Tutto questo succede quando con la retorica consueta si celebra la festa della donna. Giusto evidenziare i dati, visto che dei posti di lavoro persi nel 2020 oltre il 55% riguarda le donne. Quindi, cosa vogliamo fare in una situazione così piena di contraddizioni?
I (soliti) problemi che riemergono
Non smettere di puntare il dito sulla questione, indignarsi pare già un atto eroico. Nella puntata del 12 marzo 2021 di PdM Talk, abbiamo rilevato come alle altisonanti dichiarazioni per combattere le disuguaglianze si risponda con la chiusura delle scuole, e la didattica in presenza non venga garantita nemmeno ai figli dei lavoratori che svolgono ruoli indispensabili, partendo dal personale sanitario.
Le donne che hanno perso il lavoro sono in difficoltà, ma anche chi un lavoro ce l’ha è in grave crisi. Come ci ha sottolineato Cristina Zucchetti, Presidente del Gruppo Zucchetti, se anche si ha la possibilità di lavorare da casa, con un figlio che frequenta le elementari la didattica, di fatto, è inconciliabile con il lavoro. Da qui lo sconforto di non sentirsi sostenuti, come cittadini e anche come imprenditori. È stato approvato il decreto Legge Covid e per chi ha figli in quarantena o in Dad fino al 30 giugno 2021, i genitori dipendenti potranno usufruire dei congedi Covid retribuiti al 50%, inoltre gli autonomi, forze dell’ordine e operatori sanitari potranno optare per il bonus baby sitting. Si tratta comunque di palliativi che non incidono in maniera risolutiva e determinante sul problema di fondo: l’organizzazione delle famiglie.
Il momento è delicato, Arianna Visentini, CEO di Varazioni, ha evidenziato come la pandemia abbia enfatizzato problemi già ben presenti nella nostra società e mai affrontati con la determinazione profonda di volerli risolvere. La conciliazione non è un tema solo femminile, come si tende troppo spesso a considerare, ma richiede una diversa prospettiva per generare cambiamenti.
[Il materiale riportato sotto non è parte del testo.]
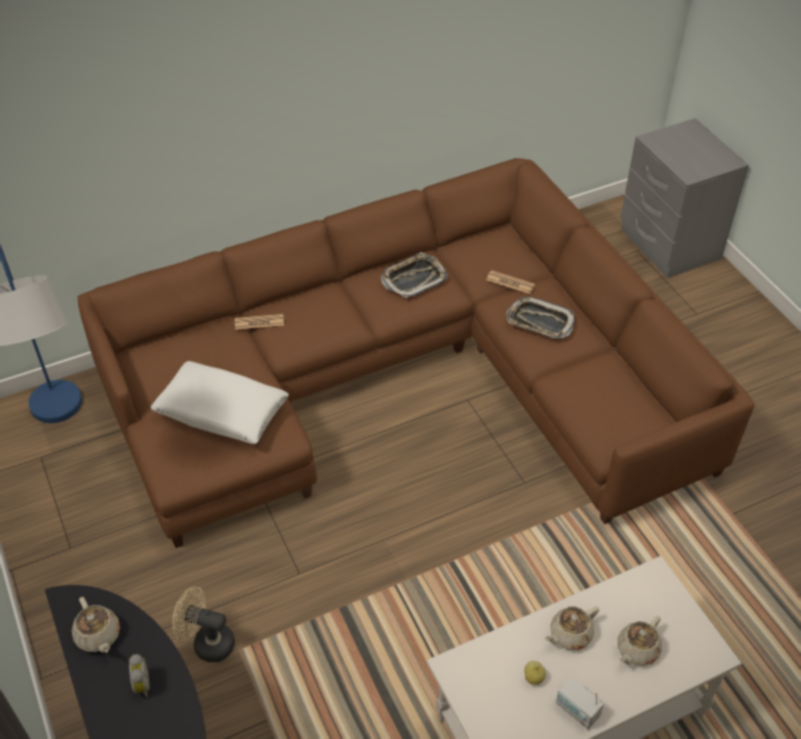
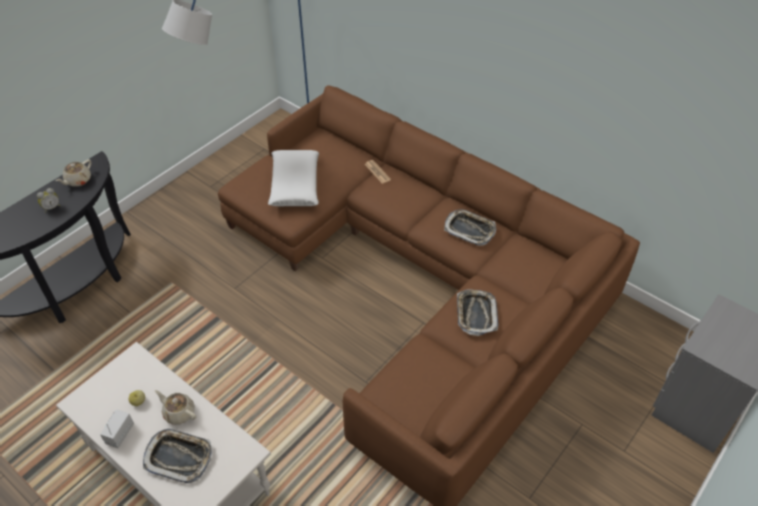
camera: 65 degrees right, 0 degrees up
beige fan [172,587,235,662] -> none
newspaper [487,270,535,294] -> none
beige teapot [617,616,662,666] -> tray [143,429,212,483]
Ci ha provato Costanza Musso, Amministratore Delegato del Grupppo Grendi e imprenditrice coraggiosa che ha invitato i dipendenti uomini a usufruire dello Smart working per capire cosa si prova.
Il ruolo degli educatori
E qui si arriva alla vera domanda alla quale non c’è risposta. Gli effetti dell’allontanamento dai luoghi della didattica e i disagi del lavoro da remoto, sono condivisi anche dai sindacalisti, uomini e donne, che si oppongono al prolungamento dell’anno scolastico? I professori che negano la disponibilità a realizzare corsi di recupero sono tutti senza figli, o con prole con un quoziente intellettivo al di sopra della media?
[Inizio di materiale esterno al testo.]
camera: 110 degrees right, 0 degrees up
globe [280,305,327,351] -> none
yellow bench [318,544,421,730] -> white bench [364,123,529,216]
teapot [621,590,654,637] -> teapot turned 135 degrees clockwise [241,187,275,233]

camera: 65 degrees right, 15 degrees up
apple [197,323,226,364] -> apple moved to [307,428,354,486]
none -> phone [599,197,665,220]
Possibile che non ci sia un sindacalista con un figlio in Dad – Did pardon – che alzi la mano e dica una cosa semplice: le nostre rivendicazioni sono ridicole e offensive. Serve uno scatto d’orgoglio, anche da parte degli educatori a non abdicare al loro ruolo. Tutti sappiamo che il nostro corpo insegnante va pagato di più e di questo si dovrebbe occupare il Piano nazionale di ripresa e resilienza (Pnrr).
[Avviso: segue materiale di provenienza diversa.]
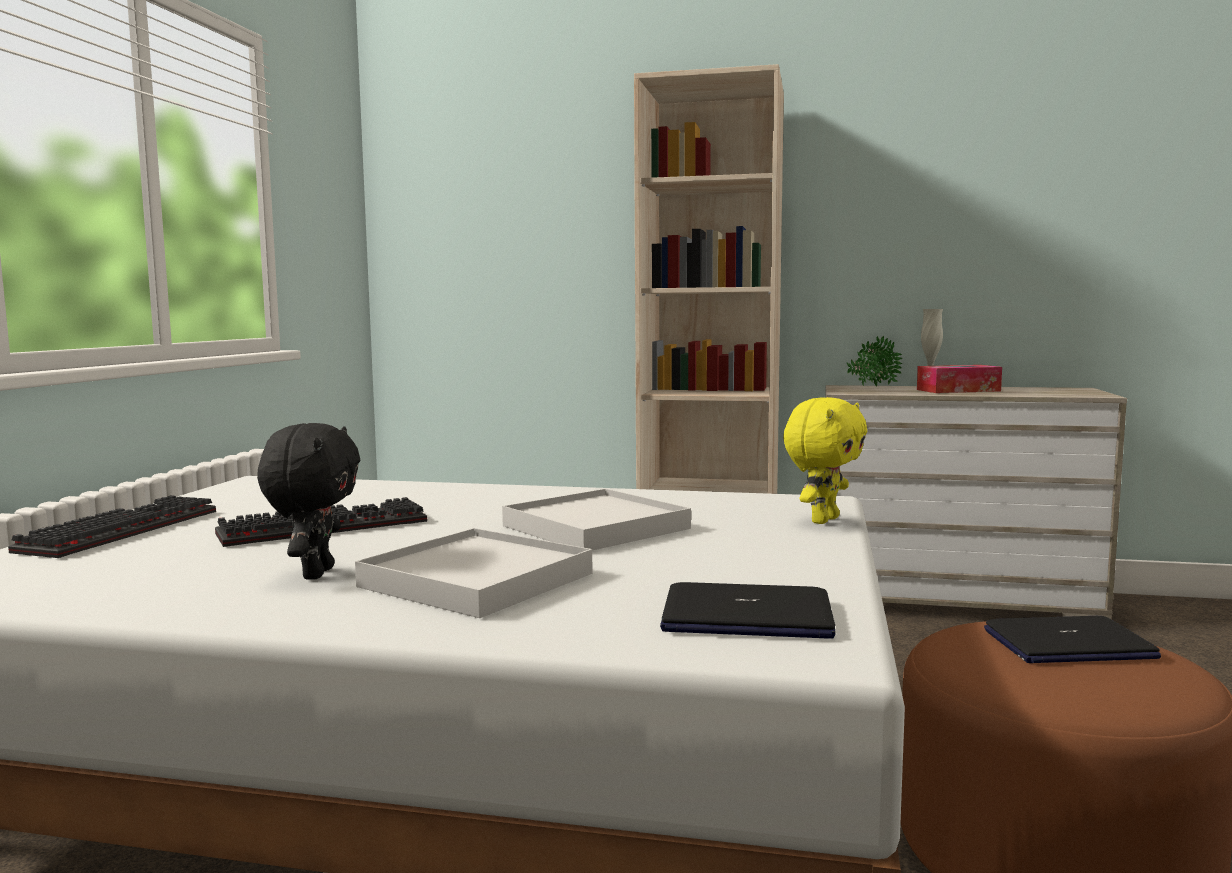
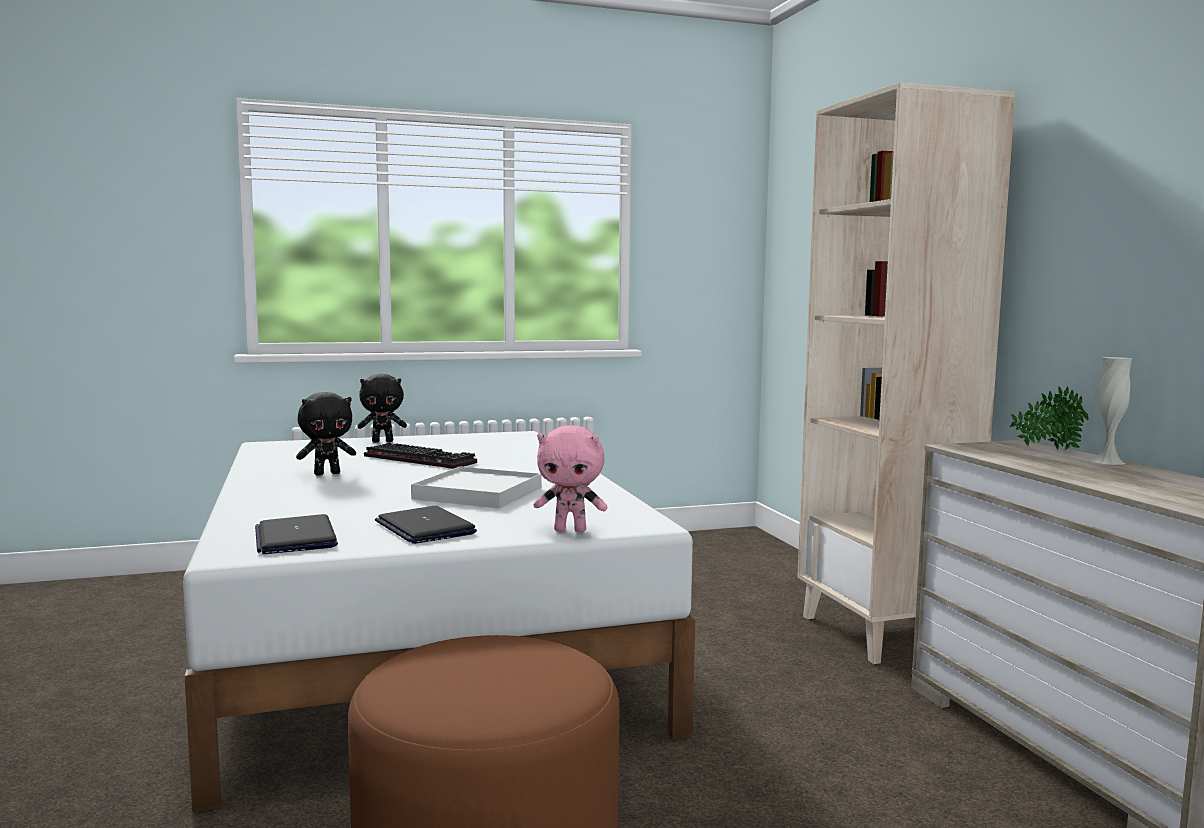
camera: 60 degrees right, 0 degrees up
keyboard [8,495,216,558] -> black plush toy [358,374,407,442]
white tray [355,528,593,618] -> none
yellow plush toy [783,397,867,524] -> pink plush toy [534,425,607,532]
tissue box [917,365,1002,393] -> none
laptop [984,616,1161,663] -> laptop moved to [375,506,477,544]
Ma le risorse serviranno a poco se tutti gli attori coinvolti non saranno animati da un autentico senso di responsabilità. Perché dalla responsabilità individuale dipende la responsabilità collettiva. In azienda facciamo grandi ragionamenti sul purpose, sul senso del lavoro. Lavoriamo per lo stipendio o perché crediamo in quello che facciamo?